Another fiscal fantasy in the 2015 budget is the minister's promise to control program spending. Mr. Sousa projected program spending would grow at an average rate of just 0.3 per cent a year over the next three years. This is a snail's pace of growth compared with the explosive 4.1-per-cent annual average spending growth this government has undertaken over the past eight years – a pace the governing party's voting base has come to expect and demand.
A check of the budget projections for education spending alone is laughable. Between 2017 and 2018, the minister predicts no increase in the education budget. This target will be impossible to maintain if the government continues its practice of secret million-dollar payouts to teachers' unions.

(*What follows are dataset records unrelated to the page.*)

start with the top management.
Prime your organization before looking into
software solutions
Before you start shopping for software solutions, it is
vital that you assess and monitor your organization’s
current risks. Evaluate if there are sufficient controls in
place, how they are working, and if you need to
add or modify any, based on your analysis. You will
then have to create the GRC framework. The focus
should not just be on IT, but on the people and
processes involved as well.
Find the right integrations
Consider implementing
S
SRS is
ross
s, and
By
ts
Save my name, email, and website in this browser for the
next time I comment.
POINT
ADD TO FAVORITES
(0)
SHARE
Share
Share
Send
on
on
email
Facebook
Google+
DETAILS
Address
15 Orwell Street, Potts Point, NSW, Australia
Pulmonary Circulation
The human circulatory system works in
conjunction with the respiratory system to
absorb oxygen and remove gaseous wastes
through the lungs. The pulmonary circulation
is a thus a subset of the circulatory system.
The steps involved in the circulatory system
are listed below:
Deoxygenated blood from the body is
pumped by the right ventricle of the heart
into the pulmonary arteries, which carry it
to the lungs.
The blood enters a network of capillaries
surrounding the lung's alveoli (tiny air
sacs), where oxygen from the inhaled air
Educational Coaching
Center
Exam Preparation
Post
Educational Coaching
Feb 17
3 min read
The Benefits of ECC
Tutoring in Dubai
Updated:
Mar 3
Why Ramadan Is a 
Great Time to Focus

Is it realistic to believe that Mr. Sousa will replace his spending firehose with an eyedropper? This is an ambitious goal to say the least, and spending restraint is not an area where this government has a strong track record. In the fall fiscal update, the program spending projection needs to be realistic.
So what should the revised fiscal assumptions be?
The Ontario Financial Accountability Office recommends a project spending projection of 1.4 per cent to reflect the pace of spending growth in the past four years, or 3 per cent to reflect the pace of inflation and population growth. The FAO predicted in a Nov. 4 report that anticipated reduced revenue, combined with projected higher program spending, will lead to a 2017-18 deficit of between $3.5-billion and $7.4-billion.
The FAO also recommends reducing revenue growth predictions from nigh-impossible 4.3-per-cent growth to a more realistic realm of somewhere between 3.6 per cent and 4.1 per cent. While this is more realistic, it remains far more ambitious than the 2.6-per-cent growth the province has seen in revenue for the past three years.
So if Mr. Sousa stands up to deliver his updates on the government's key budget assumptions and doubles down on his promise to balance the budget, the taxpaying public needs to consider the numbers he's using. Will this be a true fiscal update, or is he living in a fiscal fantasyland?